On the other hand, there can be benefits to self-employment, and not just the pleasure of being your own boss. The tax treatment of the self-employed is very different from the Pay As You Earn system, and in some instances is more generous. An accountant, or indeed one of the many books available on running your own business, will be able to give you more details. Self- employed individuals are responsible for paying their own National Insurance contributions (Class 2, and if profits are sufficiently high, Class 4); however the self-employed are not entitled to the full range of N.I. contribution-linked benefits, including unemployment benefit.

One implications of becoming self-employed, therefore, is that you should consider carefully what insurance you will need, including perhaps an income protection policy in the case of prolonged illness. You will also be responsible for your own pension.

If your turnover is over the VAT threshold you will be required to register for VAT. If your turnover if below this, it may still be worth seeking voluntary registration, particularly if most of your clients are themselves VAT registered, so that you will be able to reclaim VAT on your business expenses.

If you are running your own business, you also have an additional choice of opting to create your own limited company; this has the effect of separating your business finances entirely from your personal finances. As a director of the company, you would once again revert to employee status in tax terms. Professional advice is necessary if you feel that this legal structure may be appropriate in your situation.

In some circumstances, the dividing line between being self-employed and being an employee is hard to define. Even if you consider yourself self- employed, it is open to the Inland Revenue to assert that you are in reality an employee - and for them to attempt to reclaim (normally from your alleged 'employer') any Pay As You Earn contributions they claim should have been paid.

h) Longer-term implications

To conclude this chapter, it is appropriate to look briefly at some of the possible longer-term implications of deciding to telework.

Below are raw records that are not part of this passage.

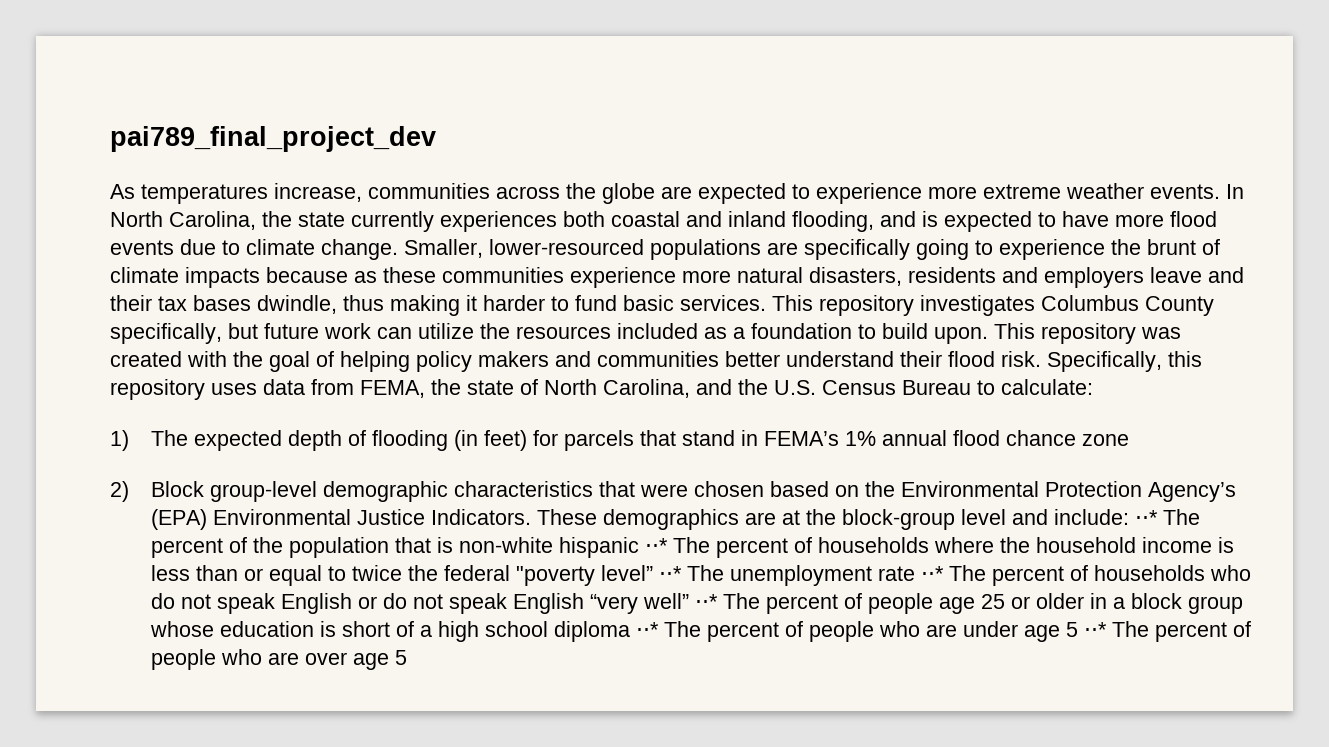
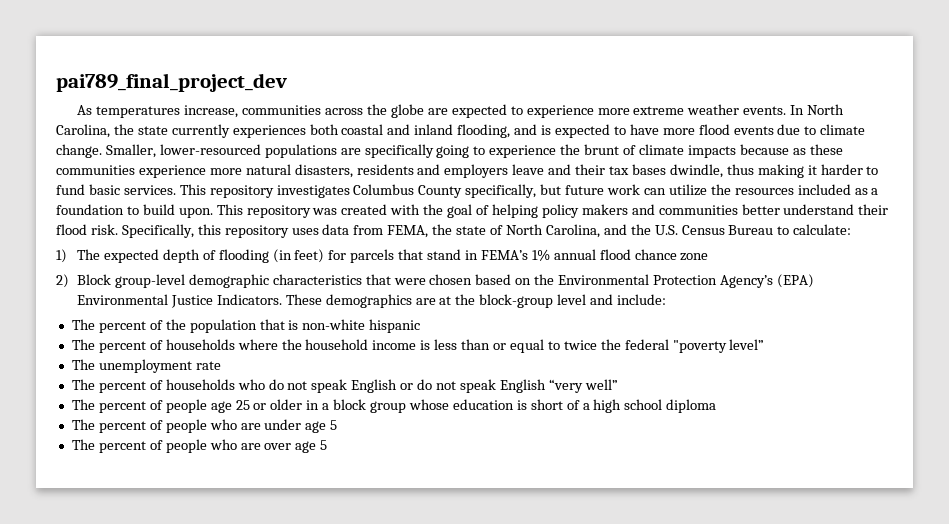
[1134,510,1158,525] ⋅⋅* -> (666, 299) //
[644,538,668,553] ⋅⋅* -> (421, 326) //
[658,566,682,581] ⋅⋅* -> (765, 344) //
[920,566,944,581] ⋅⋅* -> (221, 365) //
[694,594,718,609] ⋅⋅* -> (618, 384) //
[635,622,659,637] ⋅⋅* -> (717, 406) //
[1083,622,1107,637] ⋅⋅* -> (338, 425) //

A traditional office-based job is likely to have implicit within it the possibilities of change and development: the potential, perhaps, of promotion, and of taking on new responsibilities. Training in new skills - and in new technology - may also be readily available. By contrast, teleworkers may not feel that they have the same opportunities to develop; work towards new targets or challenges will have to be self-motivated.

Tom Forester teleworked as a full-time writer for seven years, and has described his experiences as following "a familiar pattern: an initial honeymoon period of two to three years, which was accompanied by feelings of elation and high productivity, was followed by a less satisfactory period which was accompanied by feelings of loneliness, isolation and a growing desire to escape the 'same four walls'." Eventually he decided to take a three-days-a-week conventional job.

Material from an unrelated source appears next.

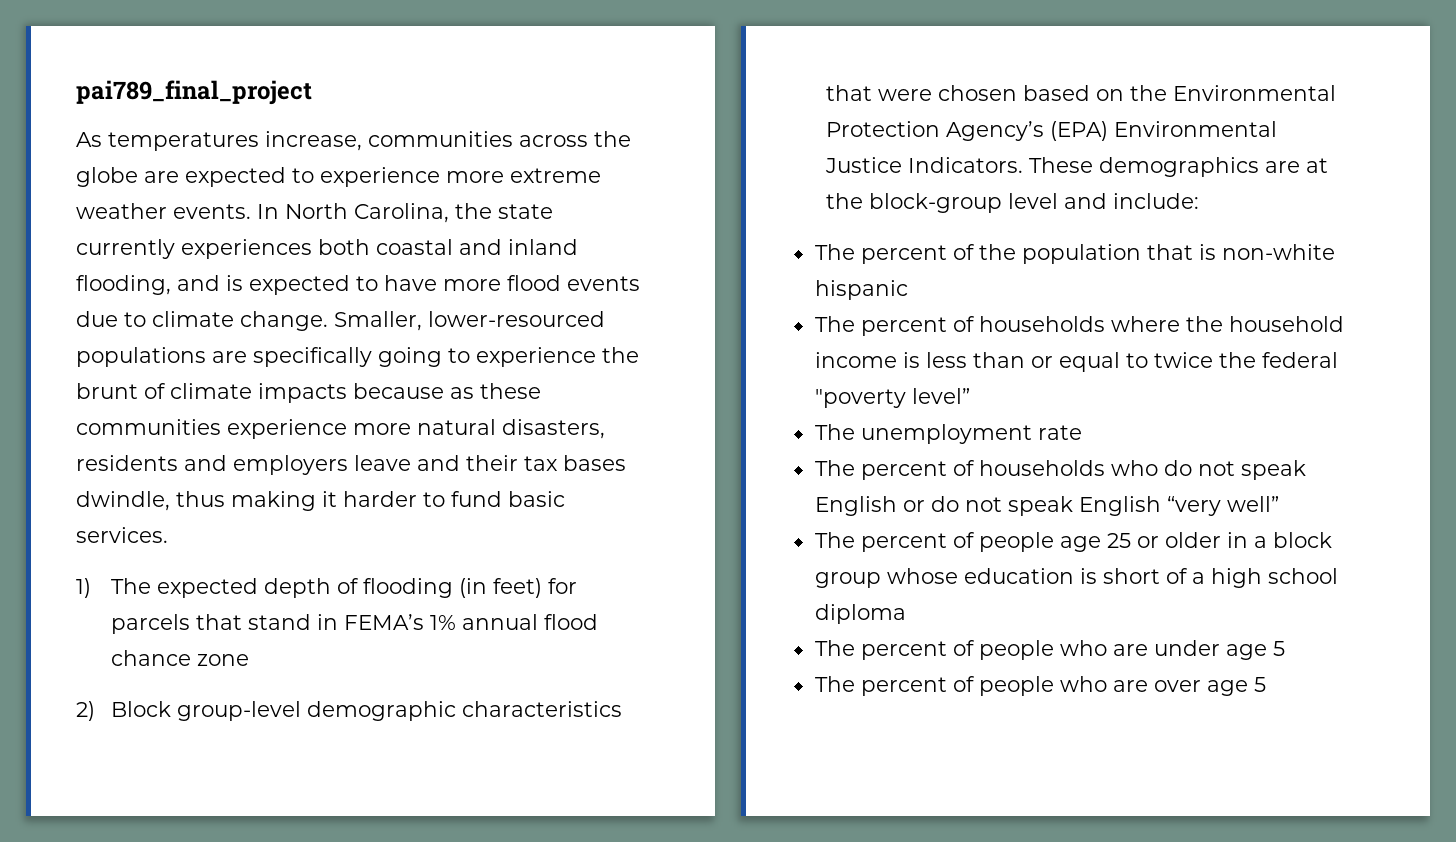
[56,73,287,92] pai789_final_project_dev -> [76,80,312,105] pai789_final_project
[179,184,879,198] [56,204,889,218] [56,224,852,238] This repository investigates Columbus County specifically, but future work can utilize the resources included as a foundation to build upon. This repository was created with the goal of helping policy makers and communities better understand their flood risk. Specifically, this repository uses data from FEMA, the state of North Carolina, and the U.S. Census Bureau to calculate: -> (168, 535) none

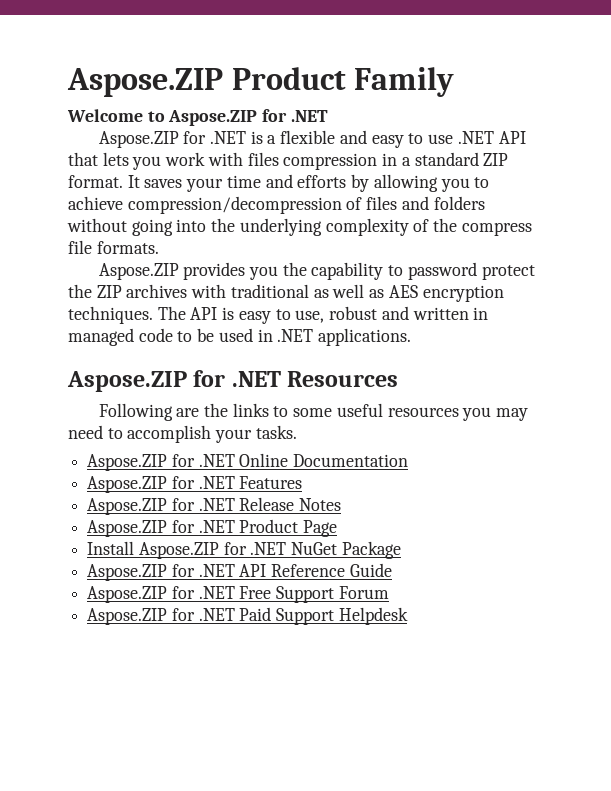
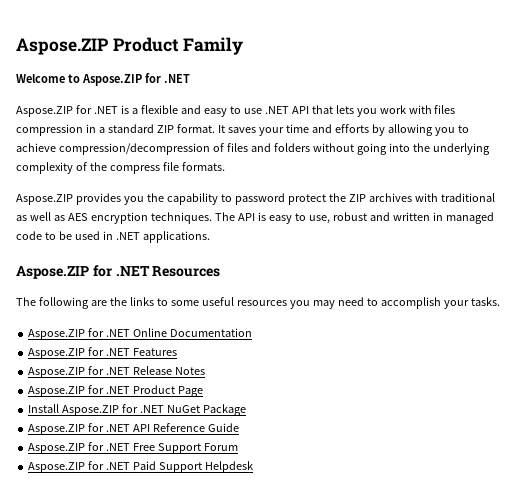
[98,403,173,421] Following -> [16,297,89,309] The following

As in other areas of life, the teleworker needs to guard against burnout. Loneliness and isolation can also be demoralising. The problem here is perhaps not the obvious one that nobody else is physically working in the same office as you: it is more to do with the fact that nobody else is necessarily aware of the work you are doing or is concerned with how you are getting on.

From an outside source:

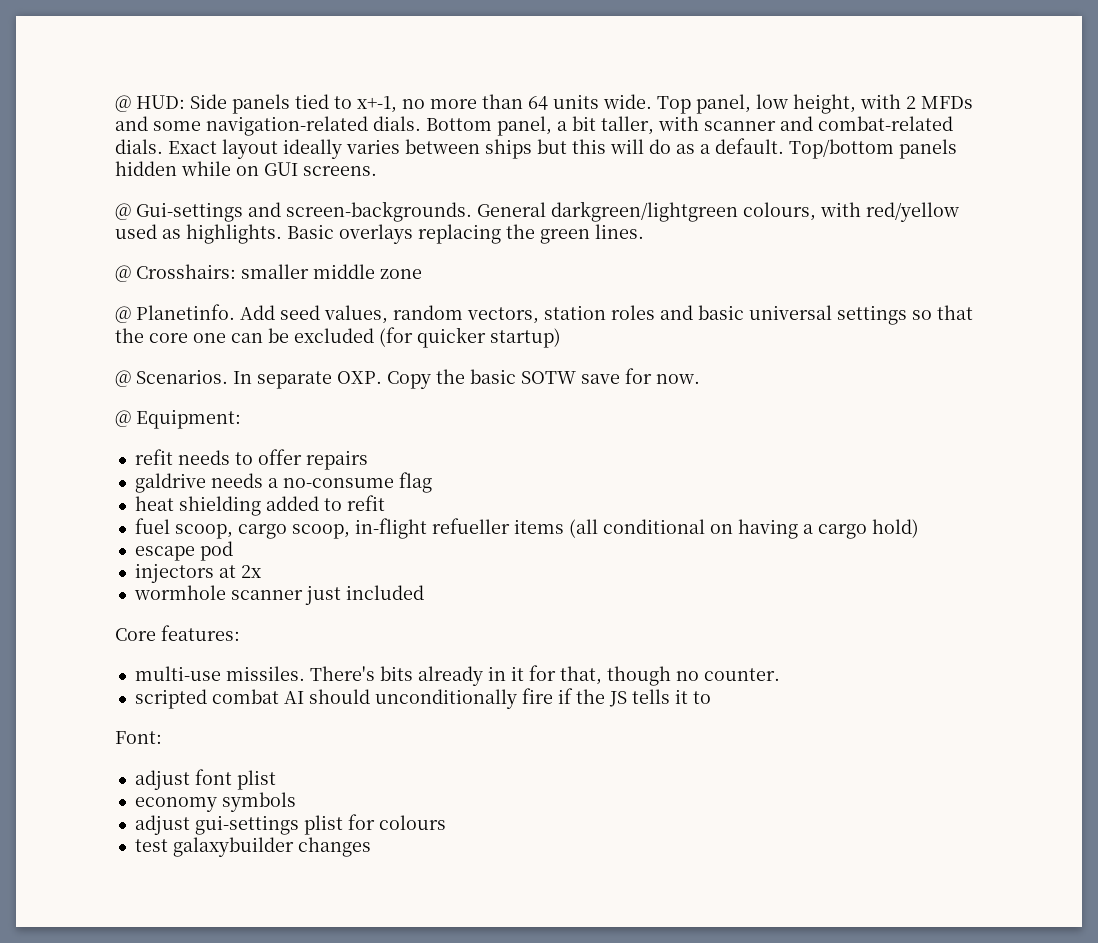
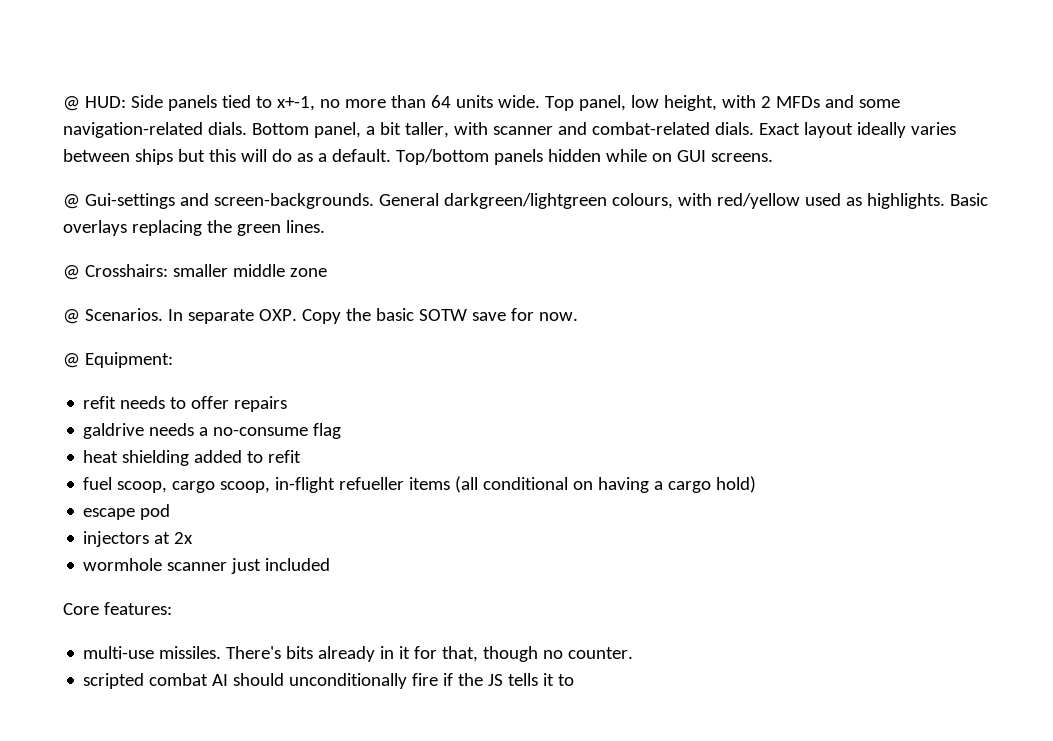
[115,304,973,325] [115,327,561,348] // @ Planetinfo. Add seed values, random vectors, station roles and basic universal settings so that the core one can be excluded (for quicker startup) -> (327, 272) none
[115,731,162,744] [134,769,276,790] [134,792,296,812] [134,814,446,835] [134,837,371,857] // Font: // adjust font plist // economy symbols // adjust gui-settings plist for colours // test galaxybuilder changes -> (575, 680) none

It is also possible that, by being away from the office environment, you miss out on the chance to see how your own work fits in with other people's. You might find, for example, that you spend your days editing the text of company reports without ever having the opportunity to see the finished result.

One teleworker interviewed for the Equal Opportunities Commission study reported that "when she got really desperate she coped by getting into her car and driving fourteen miles to see a colleague who was also a homeworker". Some teleworkers also find that on-line bulletin boards are an effective electronic way of keeping in touch with others.